Impact of water on structure stabilization in layered manganese-oxide for high-voltage zinc storage in non-aqueous electrolyte: Experimental and theoretical aspects

Abstract

In this work, we suggest layered K0.32MnO2·0·15H2O as a promising high-energy cathode material for non-aqueous zinc-ion batteries (ZIBs). Electrochemical cycling tests indicate acceptable electrode performance with a capacity of 194 mAh (g-oxide)−1 at 0.2 C (40 mA g−1) in the voltage range of 0.6 – 2 V. This performance is achieved via a single-phase reaction accompanied by a Mn4+/Mn3+ redox pair.
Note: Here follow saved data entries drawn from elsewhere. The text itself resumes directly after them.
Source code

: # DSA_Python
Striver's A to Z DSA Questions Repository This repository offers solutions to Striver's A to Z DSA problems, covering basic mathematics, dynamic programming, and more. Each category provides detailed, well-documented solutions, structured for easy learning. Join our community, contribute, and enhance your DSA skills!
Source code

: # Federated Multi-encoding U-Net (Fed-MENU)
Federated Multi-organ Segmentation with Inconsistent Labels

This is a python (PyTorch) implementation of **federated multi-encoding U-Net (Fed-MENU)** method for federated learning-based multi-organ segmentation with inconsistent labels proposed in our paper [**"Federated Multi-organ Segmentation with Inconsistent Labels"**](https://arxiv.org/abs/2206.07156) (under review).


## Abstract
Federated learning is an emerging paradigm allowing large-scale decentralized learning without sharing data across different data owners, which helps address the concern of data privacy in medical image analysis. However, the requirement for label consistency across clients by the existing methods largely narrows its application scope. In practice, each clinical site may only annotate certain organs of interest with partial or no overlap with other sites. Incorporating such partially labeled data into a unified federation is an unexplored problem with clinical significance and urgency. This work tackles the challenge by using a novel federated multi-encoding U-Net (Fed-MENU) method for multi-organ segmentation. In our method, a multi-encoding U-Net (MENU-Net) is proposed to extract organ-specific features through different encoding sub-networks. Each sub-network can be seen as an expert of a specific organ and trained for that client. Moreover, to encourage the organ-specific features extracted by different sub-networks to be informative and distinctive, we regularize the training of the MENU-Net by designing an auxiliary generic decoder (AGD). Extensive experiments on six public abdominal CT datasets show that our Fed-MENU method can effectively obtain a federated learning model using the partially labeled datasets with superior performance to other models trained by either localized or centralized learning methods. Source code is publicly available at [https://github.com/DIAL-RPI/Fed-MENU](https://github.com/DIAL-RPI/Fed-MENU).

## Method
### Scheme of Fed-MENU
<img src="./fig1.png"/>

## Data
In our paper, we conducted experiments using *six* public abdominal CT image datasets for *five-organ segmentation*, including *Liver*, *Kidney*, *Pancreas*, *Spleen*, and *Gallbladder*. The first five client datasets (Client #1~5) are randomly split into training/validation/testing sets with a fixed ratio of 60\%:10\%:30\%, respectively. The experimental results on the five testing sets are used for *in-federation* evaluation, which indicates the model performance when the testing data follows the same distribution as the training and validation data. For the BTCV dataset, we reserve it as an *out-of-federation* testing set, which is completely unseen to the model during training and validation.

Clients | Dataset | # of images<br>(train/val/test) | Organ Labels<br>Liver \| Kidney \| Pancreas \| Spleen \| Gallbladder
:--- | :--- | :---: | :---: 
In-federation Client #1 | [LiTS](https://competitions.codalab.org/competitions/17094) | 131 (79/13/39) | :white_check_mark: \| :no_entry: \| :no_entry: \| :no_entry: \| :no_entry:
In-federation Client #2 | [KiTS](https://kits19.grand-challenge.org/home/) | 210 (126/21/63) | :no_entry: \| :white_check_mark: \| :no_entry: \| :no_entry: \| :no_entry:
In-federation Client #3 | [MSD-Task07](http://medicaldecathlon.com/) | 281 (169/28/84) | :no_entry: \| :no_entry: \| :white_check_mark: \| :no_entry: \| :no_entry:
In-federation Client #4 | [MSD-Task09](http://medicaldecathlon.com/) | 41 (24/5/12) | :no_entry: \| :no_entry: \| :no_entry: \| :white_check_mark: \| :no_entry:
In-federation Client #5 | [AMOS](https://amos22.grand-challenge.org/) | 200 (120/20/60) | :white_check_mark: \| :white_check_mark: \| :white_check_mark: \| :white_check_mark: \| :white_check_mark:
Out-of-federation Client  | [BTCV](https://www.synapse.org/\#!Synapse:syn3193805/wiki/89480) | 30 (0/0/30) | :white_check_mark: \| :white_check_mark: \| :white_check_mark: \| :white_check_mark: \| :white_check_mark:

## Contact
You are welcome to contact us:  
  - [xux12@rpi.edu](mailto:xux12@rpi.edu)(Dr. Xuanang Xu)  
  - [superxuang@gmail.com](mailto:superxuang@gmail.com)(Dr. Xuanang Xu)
Further tests validate the availability of the reaction at higher currents, namely, capacity retention of 88% after 200 cycles at 0.5 C and 54% after 700 cycles at 2 C. Structural analysis using operando X-ray diffraction confirms a small volume change of ∼1.1 % during de/zincation, of which water molecules act as pillars that support the layered structure for long-term cycling stability. The beneficial impact of water within the K0.32MnO2·0·15H2O structure has been validated through density functional theory calculation. Accordingly, the use of a non-aqueous electrolyte yields not only widening of the operating window compared with conventional aqueous solutions but also, more importantly, prevention of cell swelling and bulging caused by H2 generation in an aqueous system. The above findings provide possible solutions toward the practical application of non-aqueous rechargeable ZIBs with high energy.